I don't mean to make a list of apparent Catholic vs. Bible contradiction (there are many more), but I do aim to support my assertion that calling Peter the first pope and claiming to be descendants of the Apostolic church should mean that you are following the lead set by Peter and the Apostles
The simple answer is that God has been active in the world since 96 AD, the Holy Spirit dwells in the Church and continues to direct it, and there has been a great deal more revealed and developed and simple happenings since then. The Bible is an incomplete record. That which happened afterwards is not in it.
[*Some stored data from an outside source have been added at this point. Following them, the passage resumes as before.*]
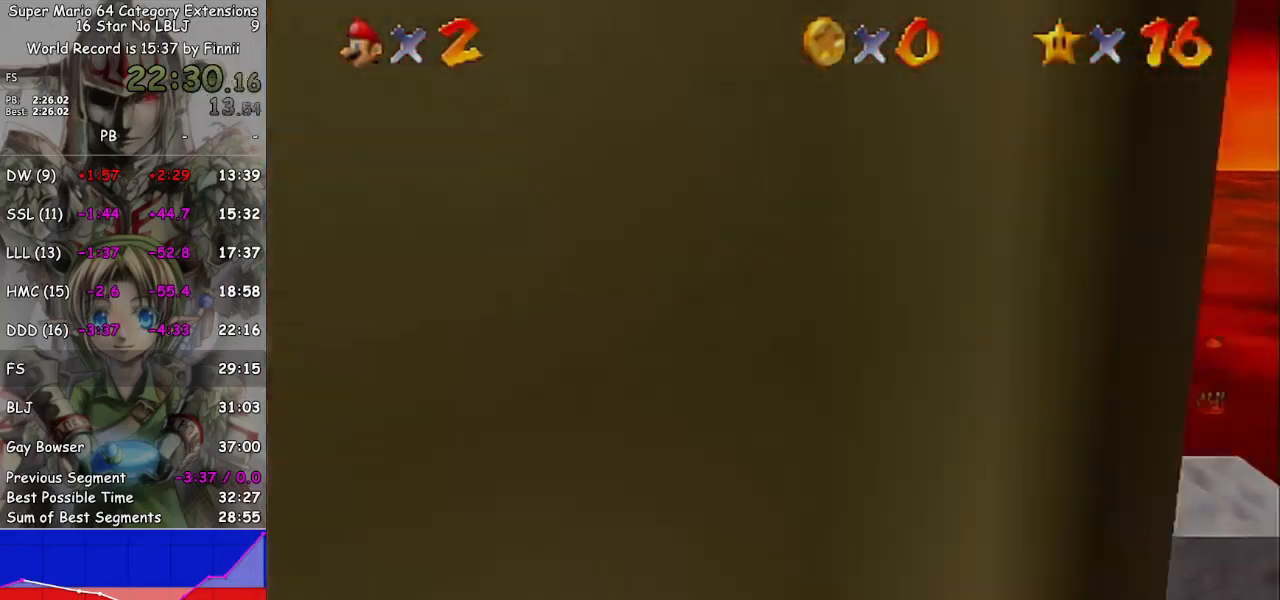
{"buttons": [], "left_stick": "up", "right_stick": "center", "events": [[67, "A", "down"], [133, "B", "down"], [333, "B", "up"], [400, "A", "up"]]}
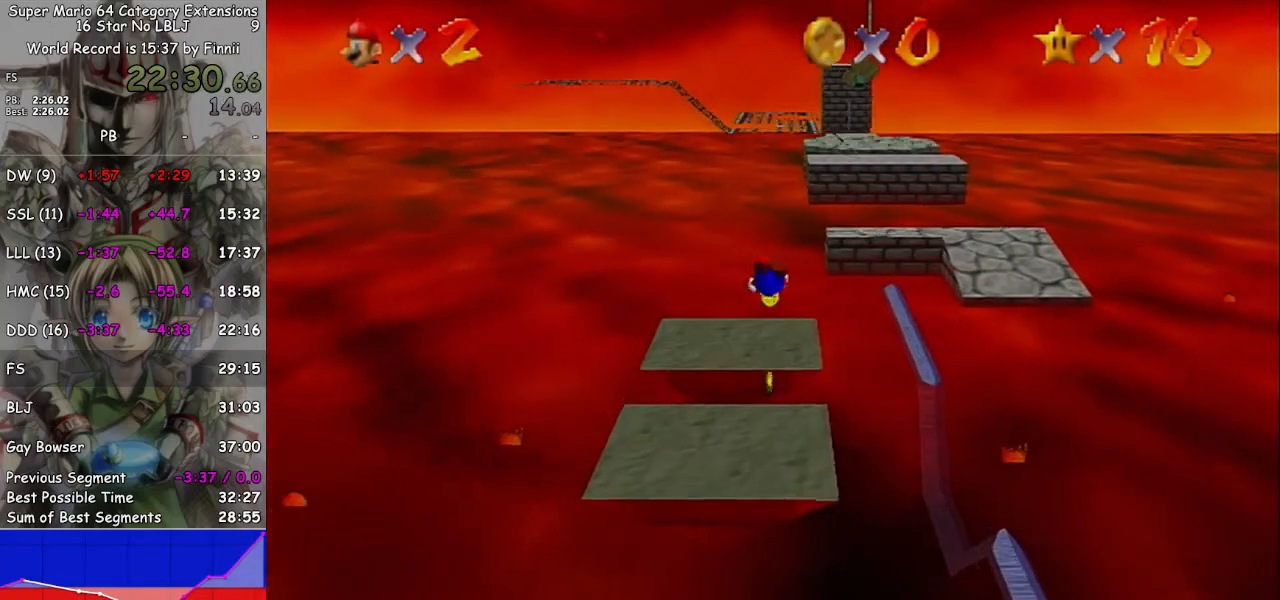
{"buttons": [], "left_stick": "up-right", "right_stick": "center", "events": [[133, "left_stick", "up-right"]]}
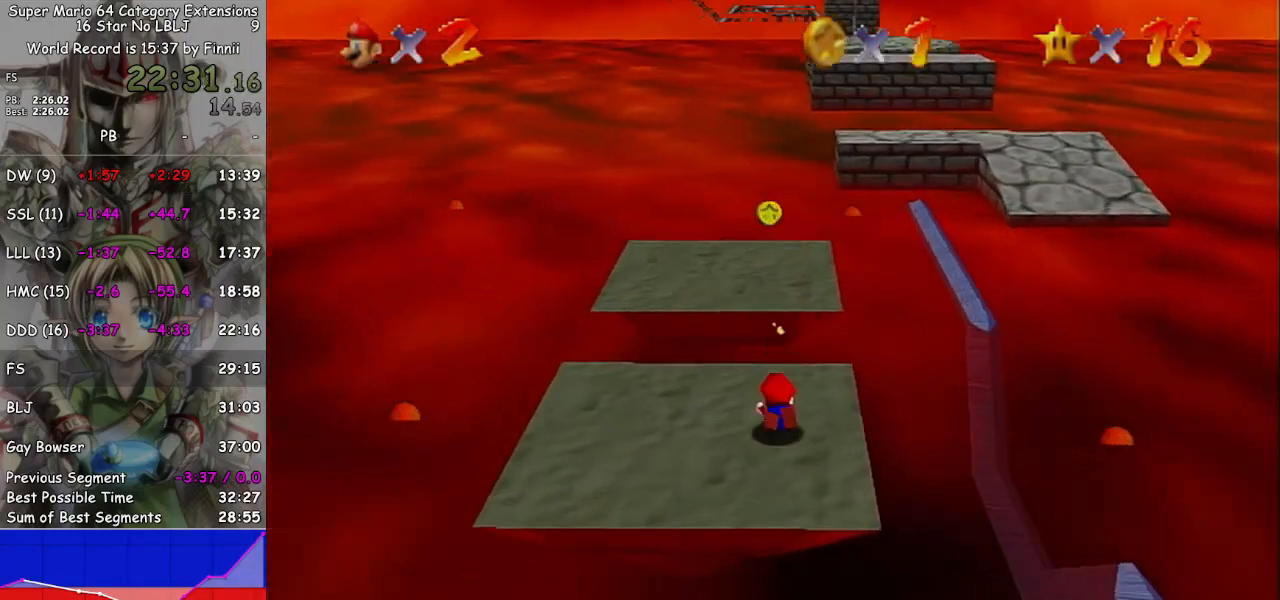
{"buttons": [], "left_stick": "up-right", "right_stick": "center", "events": [[67, "A", "down"], [167, "A", "up"]]}
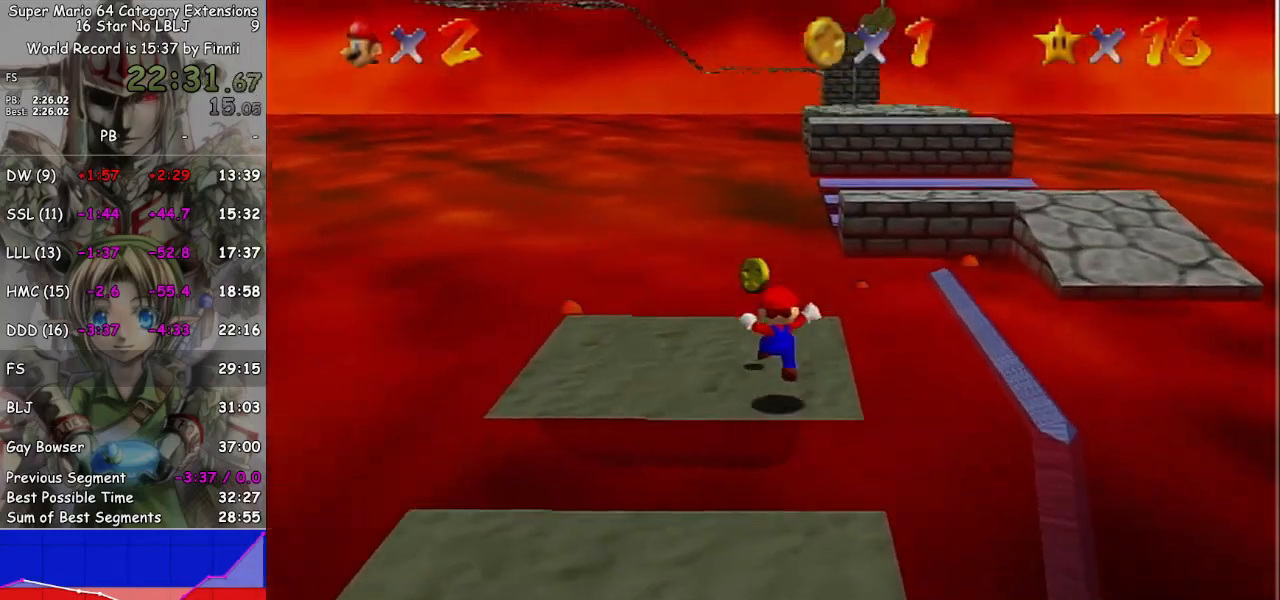
{"buttons": ["A", "L1"], "left_stick": "up", "right_stick": "center", "events": [[333, "L1", "down"], [367, "A", "down"], [400, "left_stick", "up"]]}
The Catholic Church has indeed been continuously in operation since those days, with the Apostolic succession and the Holy Spirit, and it has the authority to update our understanding precisely BECAUSE it speaks with the authority of God.
Jesus updated Judaism, which became so hidebound with tradition that it could not accept new revelation. The Church Jesus left continues to update itself based on the ongoing revelations from God.
In the New Testament period, Mary was not being sent by God from heaven as his emissary, because it was not time to do that yet, the Apostles were in the world still, and the Church was moving in a pagan and extremely masculine society.
Her first great emissary work was to Aztec Guadelupe, a society and civlization that had a much stronger principle of feminine authority and that was, therefore, willing to listen to her. The Lord chooses his instruments according to his needs, and human beings and their societies are variable.
That's why it's not in the Bible.
For you, a Protestant, the Bible is the only source of authority. For Catholics, God is the authority, and revelation has continued through the Church. Prophesy, miracle, and revelation, and divine intervention, did not end in the First Century with the Apostles. They continue forward into the Twenty First, and the Church has to observe and react to each new thing under the Son that God does.